What to do: Line by line, repeat the material below exactly and skip the images.

Data extract:
____________

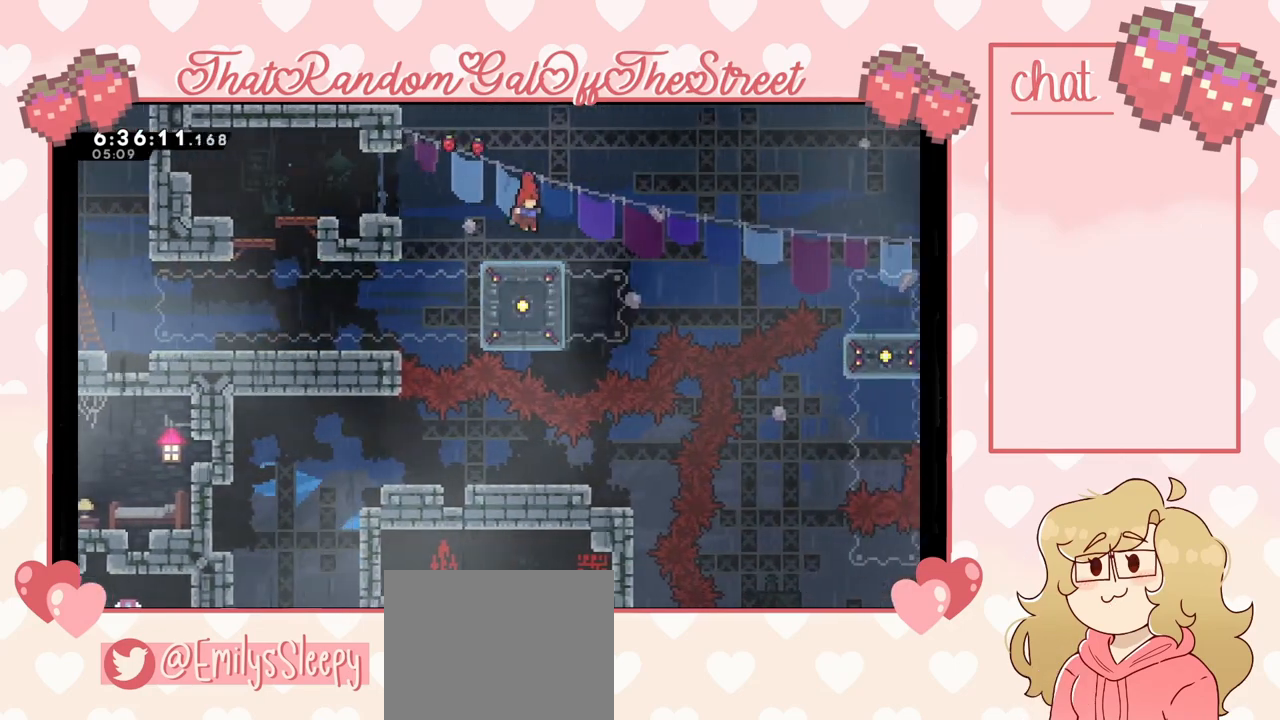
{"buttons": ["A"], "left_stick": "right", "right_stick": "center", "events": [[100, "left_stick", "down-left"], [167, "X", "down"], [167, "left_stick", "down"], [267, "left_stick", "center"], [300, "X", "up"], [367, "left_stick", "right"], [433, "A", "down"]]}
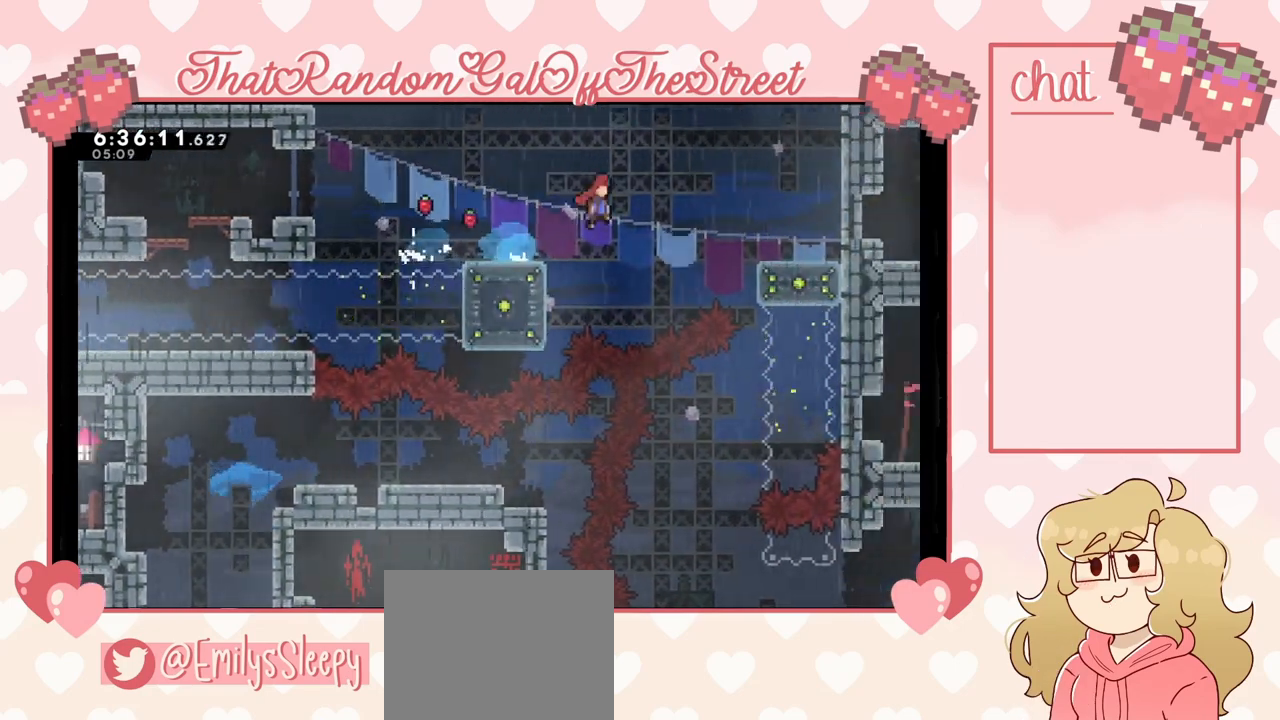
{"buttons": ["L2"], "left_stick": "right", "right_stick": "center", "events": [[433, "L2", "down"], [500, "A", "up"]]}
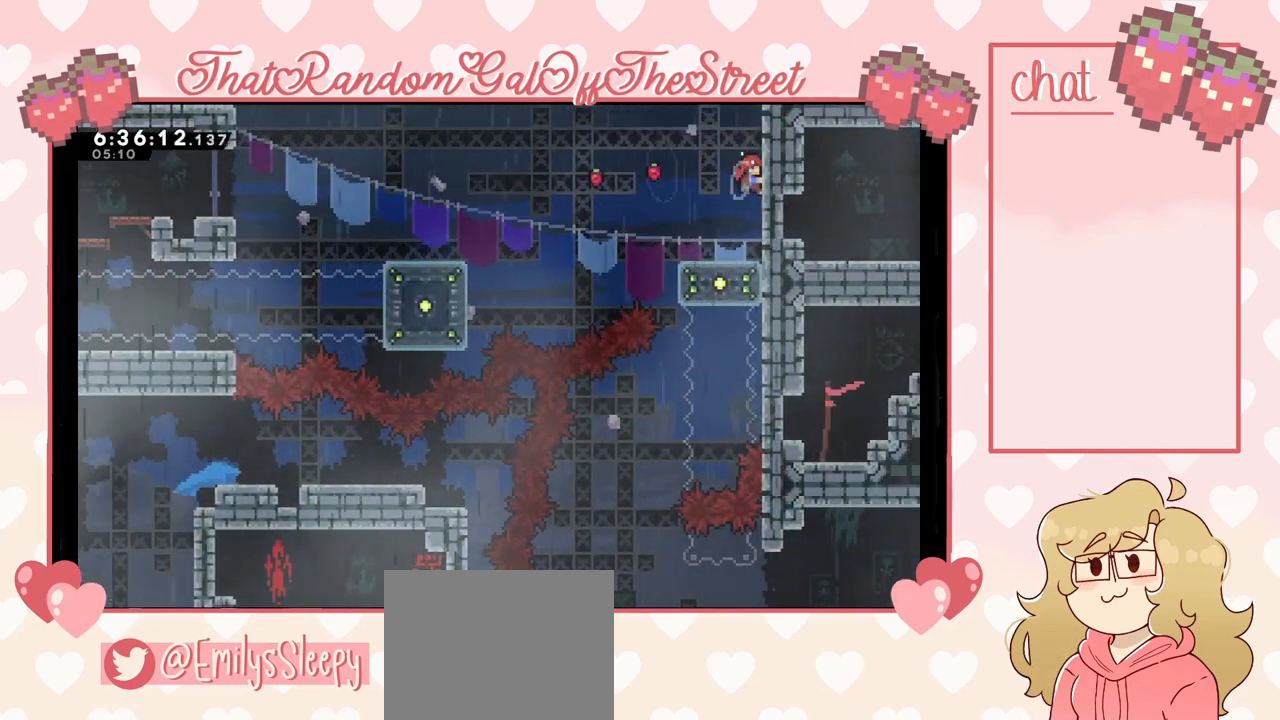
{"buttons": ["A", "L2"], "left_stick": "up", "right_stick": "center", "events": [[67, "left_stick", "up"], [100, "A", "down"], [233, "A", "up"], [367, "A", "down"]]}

____________

Result of the task:
{"buttons": ["A"], "left_stick": "right", "right_stick": "center", "events": [[100, "left_stick", "down-left"], [167, "X", "down"], [167, "left_stick", "down"], [267, "left_stick", "center"], [300, "X", "up"], [367, "left_stick", "right"], [433, "A", "down"]]}
{"buttons": ["L2"], "left_stick": "right", "right_stick": "center", "events": [[433, "L2", "down"], [500, "A", "up"]]}
{"buttons": ["A", "L2"], "left_stick": "up", "right_stick": "center", "events": [[67, "left_stick", "up"], [100, "A", "down"], [233, "A", "up"], [367, "A", "down"]]}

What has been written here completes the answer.